**Document passage**
_ _ _ _

# How to adjust timing?



## n00b (Sep 21, 2005)

so i couldn't pass smog.. guy says my timing is too low and its an easy fix. repair shop wants 90 something bucks for it so i said forget it since i heard its really really easy.. can somebody give me a step by step tutorial on how to do this? and also what do i need? thanks

its a 1990 btw


----------



## DRUNKHORSE (Mar 6, 2005)

try this AUTOZONE.COM, simply scroll down to the timing chain adjustment part that u need. also i know this is a stupid question, but what does *btw * mean, i see that a lot.


----------



## n00b (Sep 21, 2005)

by the way


----------



## n00b (Sep 21, 2005)

i mean the timing not the belt.. i heard i just turn a screw by the distributer or something?


----------



## The$nail (Jul 29, 2005)

n00b said:


> i mean the timing not the belt.. i heard i just turn a screw by the distributer or something?


The DIS, Undo the two 12's (not all the way out). turn the dis clock wise. Let the bolts sit 2/3rsd to the left. I drew a pic to help explain, never mined my artistic greatness.


----------



## rogoman (Dec 16, 2004)

n00b said:


> so i couldn't pass smog.. guy says my timing is too low and its an easy fix. repair shop wants 90 something bucks for it so i said forget it since i heard its really really easy.. can somebody give me a step by step tutorial on how to do this? and also what do i need? thanks
> 
> its a 1990 btw


Here's a procedure for setting up the distributor timing:
Fully warm up the engine. Shut engine off. Disconnect the TPS harness connector; it's located on the passenger's side of the engine just above the throttle assembly. Attach timing light to #1 plug wire. Start engine; the OEM timing should be 15 degrees BTDC. There are two bolts that attach the distributor to the block; one's on top and the other one is on the bottom. Loosen both bolts and turn the distributor slowly while watching the timing marks on the pulley with the timing light. Stop the engine. Reconnect the TPS harness connector. Start engine. That's all there's to it.

The KA motor firing order is: 1-3-4-2. This is at the distributor cap.

Here's what the timing marks are on the pulley:

-5 0 5 10 15 20
| | | | | |

Zero mark should be painted red.

Check the idle speed. It should read 650 RPM; If not, adjust the idle screw until you get 650 RPM. The idle screw is located on the passenger's side of the engine near the firewall below the intake manifold. Stop the engine. Reconnect the TPS harness connector. Start engine. The idle speed should now be 700 RPM. That's all there's to it.


----------



## n00b (Sep 21, 2005)

thanks guys... i just wish i had more pics lol


----------



## little240boy (Jan 13, 2004)

Got any tips for distributerless (coil packs) RB20DET timing? I'm sure I'll just need the light but u got anythin else?


----------



## rogoman (Dec 16, 2004)

little240boy said:


> Got any tips for distributerless (coil packs) RB20DET timing? I'm sure I'll just need the light but u got anythin else?


Make up a short length of ignition wire with the proper ends; unplug the #1 coil pack and connect the test wire between the coil pack and the spark plug. Now you can clip the timing light probe to the test wire.


----------

_ _ _ _

**Data below**

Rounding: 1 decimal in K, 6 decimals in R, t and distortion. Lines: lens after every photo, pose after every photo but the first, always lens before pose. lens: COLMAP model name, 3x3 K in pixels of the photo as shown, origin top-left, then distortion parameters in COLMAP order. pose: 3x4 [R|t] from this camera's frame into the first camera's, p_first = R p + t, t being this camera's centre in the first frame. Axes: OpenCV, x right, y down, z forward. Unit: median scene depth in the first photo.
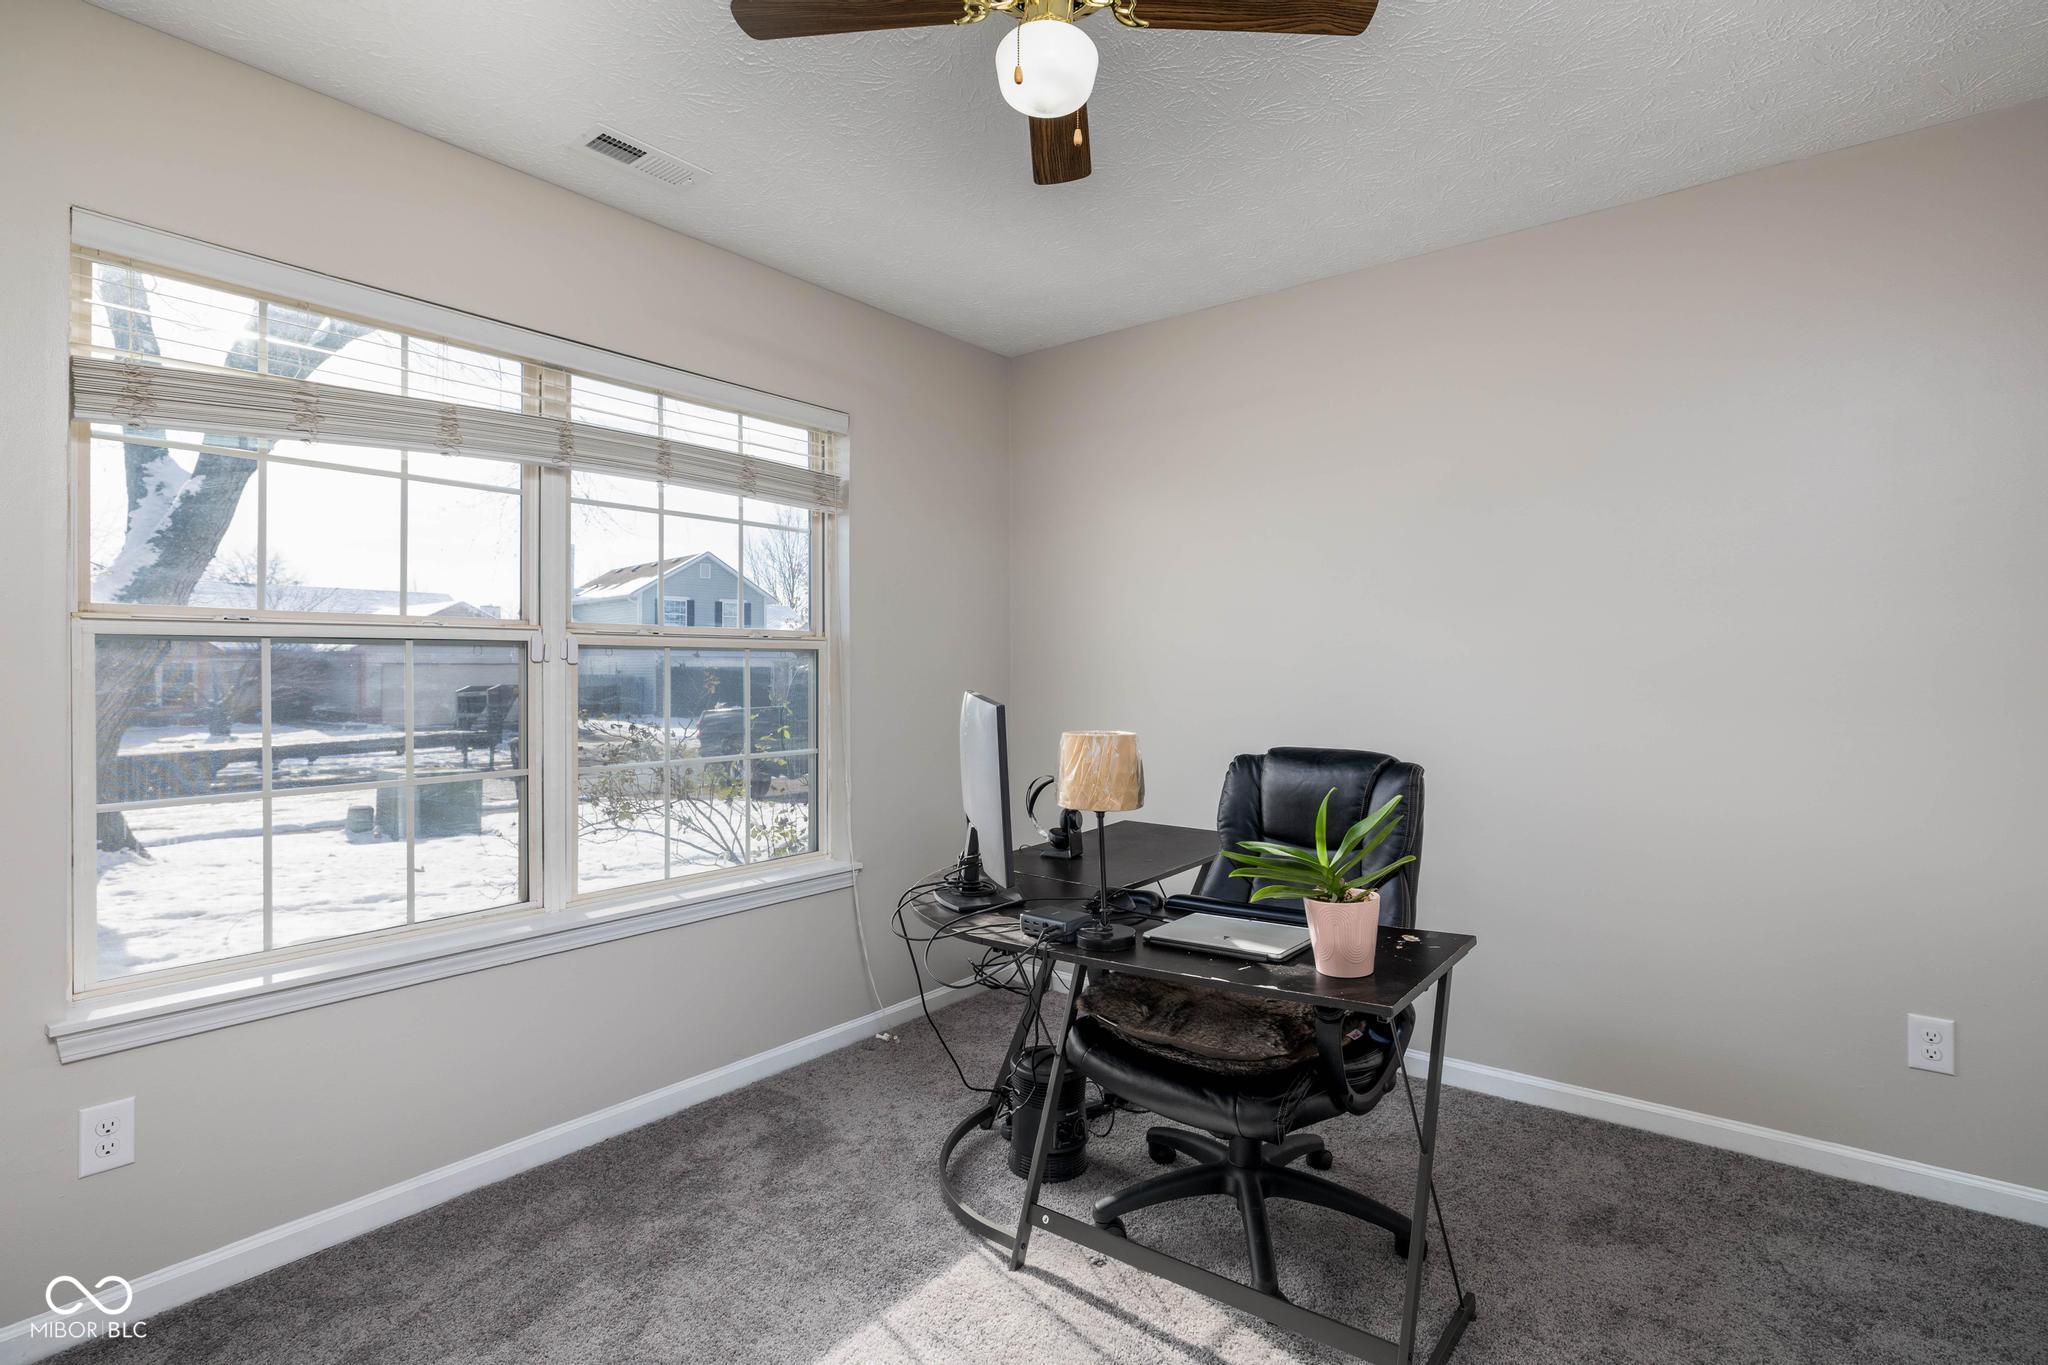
lens RADIAL K [[1044.4, 0, 1024.0], [0, 1044.4, 682.5], [0, 0, 1]] dist [0.003558, 0.000866]
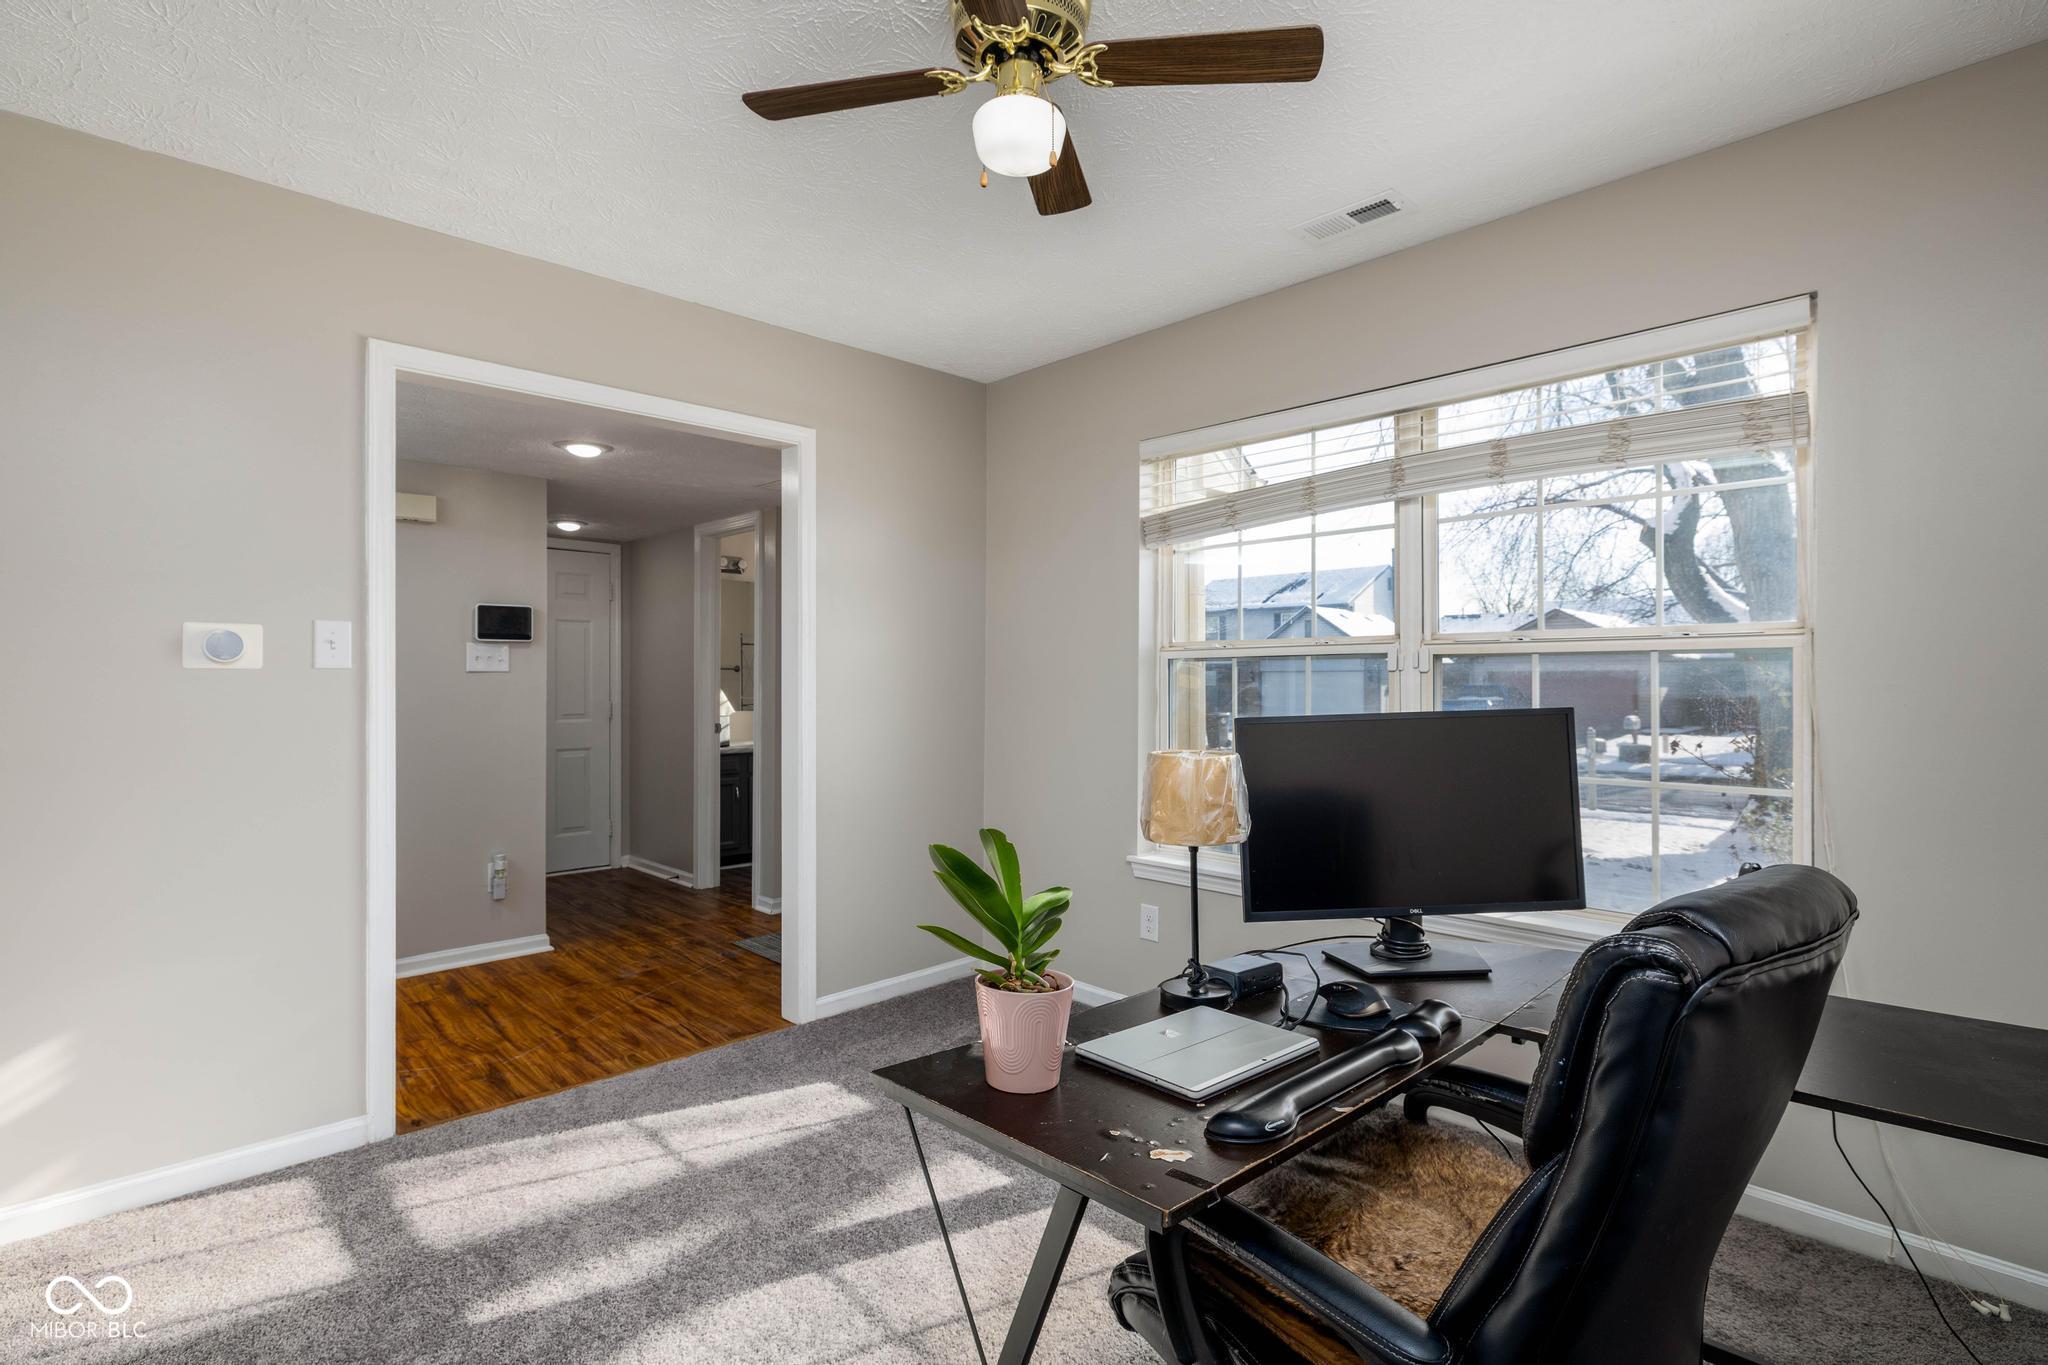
lens RADIAL K [[990.6, 0, 1024.0], [0, 990.6, 682.5], [0, 0, 1]] dist [-0.001883, -0.000158]
pose [[-0.152591, -0.006532, -0.988268, 0.707865], [-0.022998, 0.999731, -0.003057, 0.007114], [0.988022, 0.022261, -0.152700, 0.795800]]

_ _ _ _

**Apply what you read**
**A.** In the forum thread on adjusting timing, what should the OEM timing read when the engine is started with the timing light attached?
**B.** List every timing mark shown on the pulley in the forum thread on adjusting timing.
The material isn't used here.

**Answers to the tasks**
**A.** 15 degrees BTDC

**B.** -5, 0, 5, 10, 15, 20